I don’t want to go up Valery Road anymore. Izzy died up there and I am tired now of seeing his Run – for now.
I think the same thing is now happening with Urunga and my BeachShack. The Ghosts are everywhere and I have befriended them – but I am tired of spending all my days and all my nights with the Wraiths.
2014 saw a number of deaths in a cluster in my life. Gerry who was my Healer died from mouth cancer. Then My Auntie Jean passed away. The Auntie I was closest to and who knew and loved me well. Then Izzy went. After the Coma, a number of people sent me small messages almost daily and then Terry, one of the musos, died suddenly from a heart attack like Izzy. Not long after that, Susan Reynolds, a girls I had sponsored killed herself.
No wonder I have been such a mess. So fearful and hyper vigilant.
Here are some of the exchanges Susan had on Facebook – with Kate while I was in the Coma and then with me. In her own bleakness, she took time to provide simple and loving presence.

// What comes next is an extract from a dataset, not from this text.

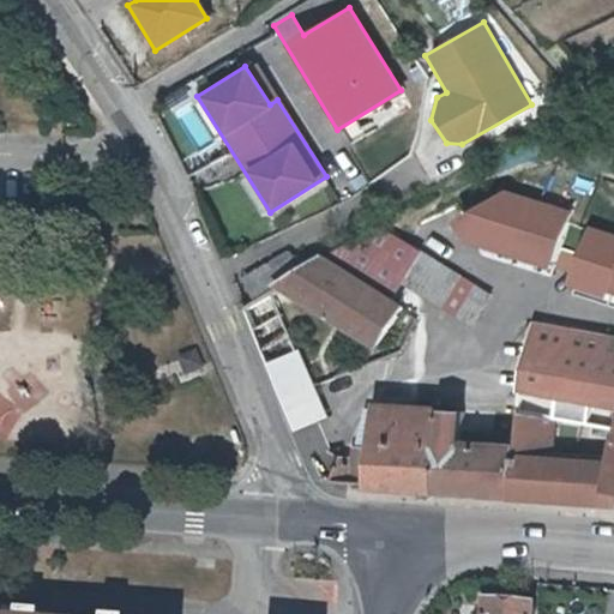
[(570,210),(505,190),(453,220),(462,238),(549,263),(570,210)]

Hello Lynne. You know I never post anything, prefer the one on one messages. But My spirit echoes everyone who loves you that are sending posts. And to you Katie, if you have the time or energy to even read Lynne’s messages ( which I suspect not), thank you for the updates. I live in Darwin, just heard sun, from Julia. I used to ph Lynne 24 plus years ago ( she was my very first sponsor, in Sydney), the minute you and Jim left for school, to unload whatever tripe was going on in my head that morning. Lynne sponsored me until you all went back up north. Where it seems you have stayed. Your daughter/ s? are beautiful, and you are a wonderful woman, just like your mum, Katie. This is a very very hard and sad time for you all, but you know many hearts are with you. Mine included. Perhaps this is Lynne’s time, hopefully not.. Whom amongst we mere mortals know of such things. Forgive my clumsiness of expression Katie. Lynne would put everything so much better. But I just want you to know I am yet another soul out here in cyber-land with you all, even tho you don’t know me from Adam, or eve. Probably I am repeating myself. I am so sad about your loss of the fabulous Izzy, so seconds ago. I shall be following you post re Lynne’s progress. And I do hope you have plenty of lovely folks to be caring for you. I strongly suspect so. Love and best wishes, Another friend Susan Reynolds
- 18 September 2014
- Susan Reynolds
I am waiting with you. So much, so sudden. You poor loves. But I know you have the strength. Do hope you are getting sleep and food into you. As Julie said, Lynne needs the rest. But waiting waiting is so very hard. I am comforted that you all have a lot of love and support around you. My heart goes out to you Katie, No need again for you to reply, but very sweet of you to do so. Hang in. Xxxxx SR Did make me smile when I read that the hospital staff has to restrain the influx of visitors. Well of course, friend must be lining up. You will weather whatever comes to pass
Pretty special , eh ? Only 2-3 months later she was gone – up in Darwin which so would not have suited the fragile wee girl that she was.